• Yapılacak İşlemler:
- a) İşsizlik konulu metni iki cümleyle özetleyiniz.
- b) İşsizlik konulu metni kaldığı yerden sürdürünüz.

----- Okuma Metni -----

Bekir Coşkun’un 01.08.2018 tarihli sözcü Gazetesindeki ‘’ rüyamda işe girmişim’’ yazısını içim burkularak okudum. Şu satırlar içimi acıttı. Yıllar öncesi işsizliği bende yaşamıştım. O günleri hatırladım. İşsiz kaldığım o günleri aşağıda anlatacağım. Şimdi Bekir Coşkun’un içimi acıtan, yüreğimi paralayan sözlerine yer vermek istiyorum.
‘’işsizden mesaj gelmişti. Kısacık notunda diyordu ki, rüyamda işe girmişim. İnsanlarla konuşurken, çay bardağını elinde çevirirken sizinle sohbet ediyormuş gibi yaparken, güldüğünde dudağının bir yanında sızı takılıp kalır işsizin…’’
‘’Sabahları işe yetişecekmiş gibi hazırlanır işsiz… Gidecek bir işi varmış gibi yapar… Oysa o günde bir umudu kovalamaktan başka işi yoktur. En çok akşamları çöker işsizin sızısı… Eve giden, köşedeki duraksama… İçinde burukluk yaratır. Akşam sofrasında boğazından geçmeyen düğümlenmiş lokmalar… Bakışların sessizliğindeki, sorular, herkes gecesini yaşarken ışığı söndürülmüş odada… Çaresizliği, yalnızlığı yaşar işsiz. Kimseye duyurmadan, içini çeke çeke ağlar işsiz.

----- Sağlanan Kayıtlar -----

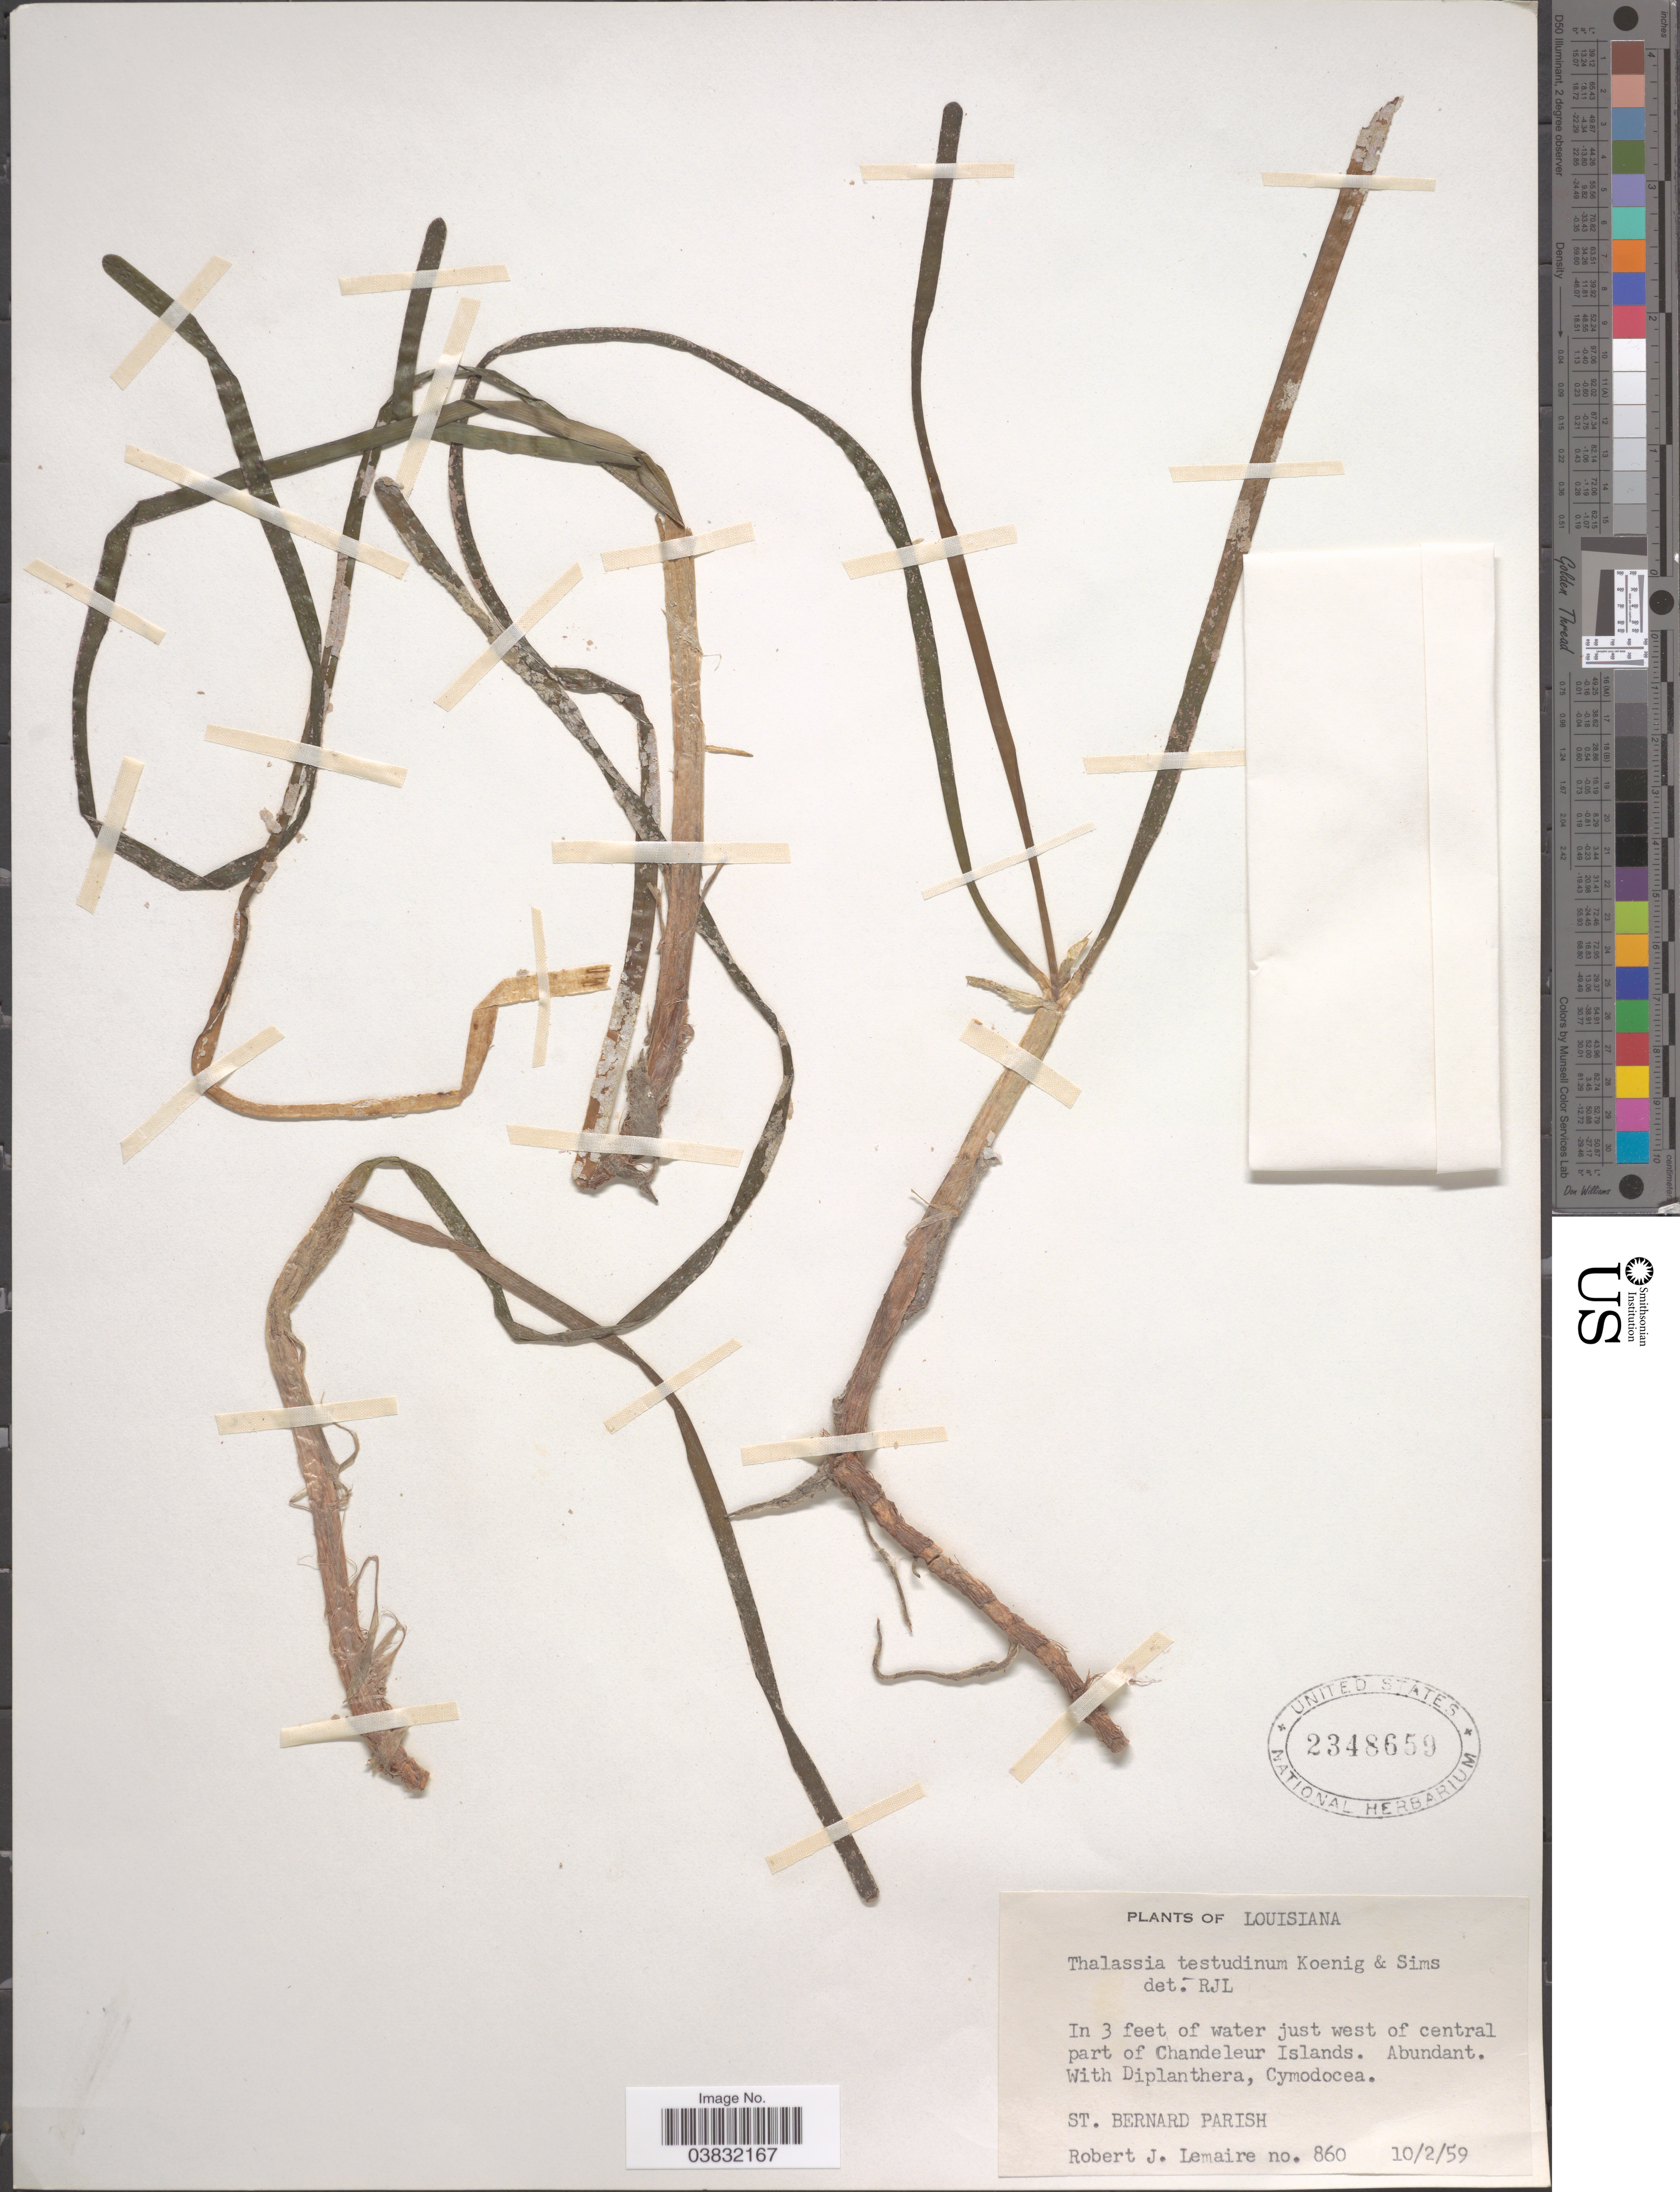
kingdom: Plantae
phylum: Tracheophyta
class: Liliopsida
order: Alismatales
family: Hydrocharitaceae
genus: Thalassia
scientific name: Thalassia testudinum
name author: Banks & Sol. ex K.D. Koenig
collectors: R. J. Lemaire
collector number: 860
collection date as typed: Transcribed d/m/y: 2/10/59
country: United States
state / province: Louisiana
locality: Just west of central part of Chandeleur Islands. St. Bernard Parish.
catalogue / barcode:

-----

• Beklenen Sonuçlar:
- a) Yazar, Bekir Coşkun’un 01.08.2018 tarihli Sözcü Gazetesi’ndeki “Rüyamda işe girmişim” yazısını içi burkularak okuduğunu, yıllar önce kendisinin de işsizlik yaşadığını ve o günleri hatırladığını belirtir. Alıntılanan satırlarda işsizin sabahları işi varmış gibi hazırlandığı, sızısının en çok akşamları çöktüğü, çaresizliği ve yalnızlığı yaşadığı ve kimseye duyurmadan ağladığı anlatılır.

- b)
İşsiz bir kişinin ruh halini anlatan bu satırlar beni gençlik yıllarımda, işsiz kaldığım günlere götürdü. Yüksek öğrenime kaydımı yaptırmıştım. Okumak istiyordum. Okuyabilmem, iş bulup çalışmama bağlıydı. Ailemin ekonomik durumu beni Ankara’da okutmaya elverişli değildi. İş bulabilirsem okuyabilecektim. İş bulamazsam kaydımı sildirip hayatıma kaldığım yerden devam edecektim.
Öğrenciliğim yarım kalacaktı. Okulu bırakmak zorundaydım. Arkadaşlarımın ekonomik durumları benden farklıydı. Ailelerinin yardımıyla okuyabilecek halleri vardı. Arkadaşlarımdan geri kalmak istemiyordum.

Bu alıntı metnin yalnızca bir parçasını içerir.